The summer harvest is long gone so a typical succotash might be out of the question, but you can still harness those sunny flavors with this Succotash Soup recipe. It works great with fresh, canned or frozen produce, and can be varied to suit what you have on hand. This recipe is fantastic for emptying out your vegetable drawer the day before a trip to the grocery as there's hardly any vegetable that won't taste great in it!
This is a big batch recipe because we're using the Broth Bomb from our fall box! Good news, though: this soup freezes spectacularly so you can enjoy these fresh veggie flavors whenever you please.
This Succotash Soup recipe is jam-packed with fresh summer flavors even if you're using frozen or canned ingredients!
1/4 cup butter or refined coconut oil
1/4 cup all purpose flour
2 large yellow onions, diced small
1 head of garlic, peeled and minced
4 quarts water
1 broth bomb
8 ears of sweet corn, kernels removed and set aside
or sub: 2lbs frozen sweet corn kernels
or sub: 3 cans sweet corn kernels
12 oz lima beans, fresh, frozen, or canned
2 whole zucchini, cut into quartered rounds
2 whole red bell peppers, diced large
2 large carrots, cut into rounds
1 tbsp dried kaffir lime leaves
1 tbsp whole black peppercorn
2 tsp dried tarragon
1 cup heavy cream, milk, or plant-based alternative
2 whole limes
Kosher salt, to taste
Fresh parsley, for garnish
In a large stock pot, melt butter or coconut oil over medium heat. Add diced onions, garlic, and sweet corn kernels. Cook until onions are translucent and fragrant.
Add flour and whisk until combined to create a roux. Cook for five minutes, whisking or stirring frequently so that the roux does not burn.
Slowly start to add water, whisking constantly.
When all the water is added, add all the vegetables and the lima beans. If using fresh corn, add the corn cobs, too! Bring to a simmer.
Once the soup is simmering, add the Broth Bomb and stir frequently until it is fully dissolved.
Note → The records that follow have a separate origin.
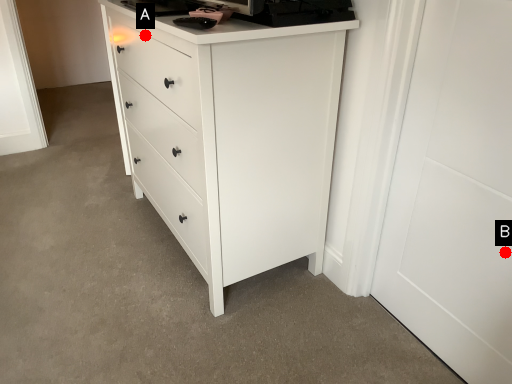
Question: Two points are circled on the image, labeled by A and B beside each circle. Which point is closer to the camera?

Choices:
 (A) A is closer
 (B) B is closer

Answer: (B)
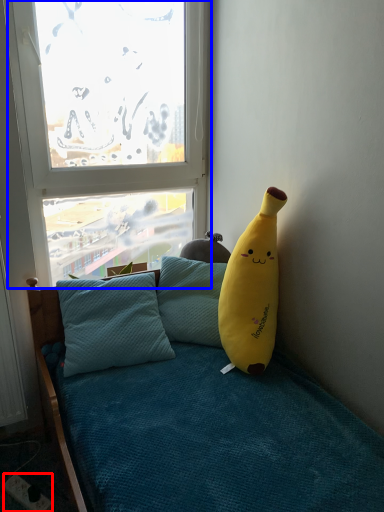
Question: Which object appears closest to the camera in this image, power outlet (highlighted by a red box) or window (highlighted by a blue box)?

Choices:
 (A) power outlet
 (B) window

Answer: (A)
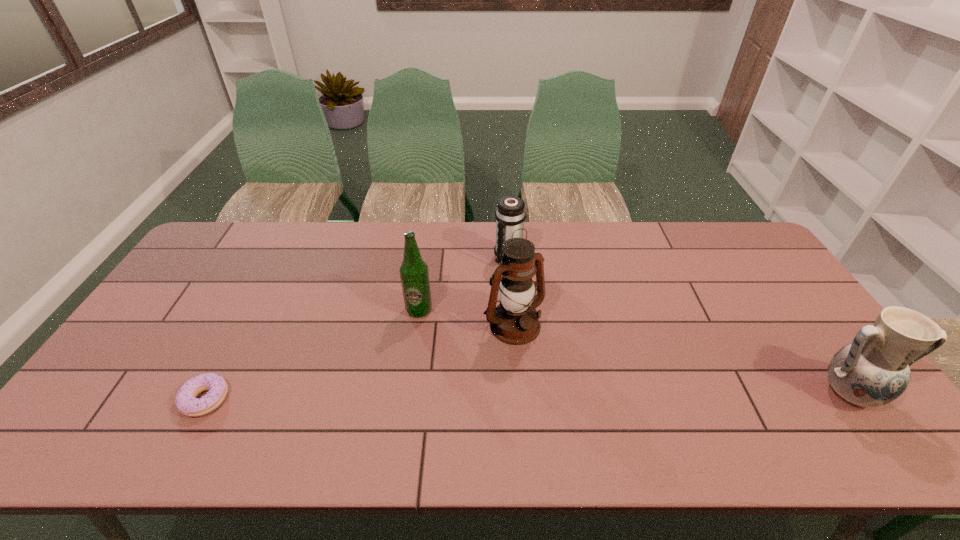
Find the location of a particular element. Image resolution: width=960 pixels, height=540 pixels. free spot between the lantern and the rightmost object is located at coordinates (x=681, y=359).

What are the coordinates of `vacant space that is in between the fourth object from right to left and the farthest object` in the screenshot? It's located at (464, 285).

Image resolution: width=960 pixels, height=540 pixels. In order to click on vacant region between the pottery and the farthest object in this screenshot , I will do `click(678, 326)`.

The image size is (960, 540). Identify the location of vacant area that lies between the tallest object and the pottery. (681, 359).

Identify the location of vacant space in between the leftmost object and the farthest object. (357, 329).

Select which object appears as the closest to the thermos bottle. Please provide its 2D coordinates. Your answer should be formatted as a tuple, i.e. [(x, y)], where the tuple contains the x and y coordinates of a point satisfying the conditions above.

[(515, 321)]

Identify the location of object that is the closest one to the lantern. (414, 274).

Identify the location of vacant space that satisfies the following two spatial constraints: 1. on the front side of the fourth tallest object; 2. on the left side of the tallest object. The height and width of the screenshot is (540, 960). (514, 325).

What are the coordinates of `vacant position in the image that satisfies the following two spatial constraints: 1. on the back side of the beer bottle; 2. on the right side of the doughnut` in the screenshot? It's located at (252, 310).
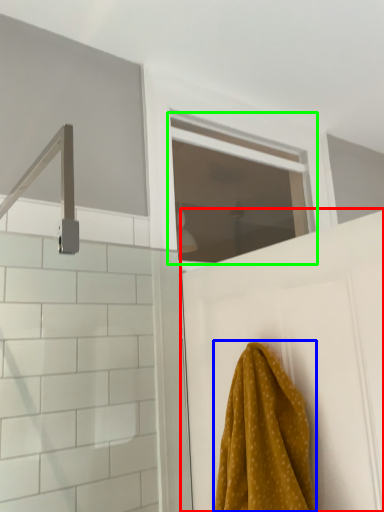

Wrap kaffir lime leaves and peppercorns in cheesecloth or encapsulate in a tea strainer. Float in the soup while it simmers for about 30 minutes, then remove and discard. If you used corn cobs, remove them now, too.
Finish soup by slowly stirring in heavy cream or plant-based milk, dried tarragon, and the zest of one fresh lime. Salt to taste and cook for an additional 10 minutes to allow flavors to fully incorporate.
Garnish with fresh parsley and lime wedges to serve.
Note: You can add virtually anything to this soup to really make it your own. Tomatoes, potatoes, green beans, baked tofu, diced bacon, and hot sauce are just a few ideas.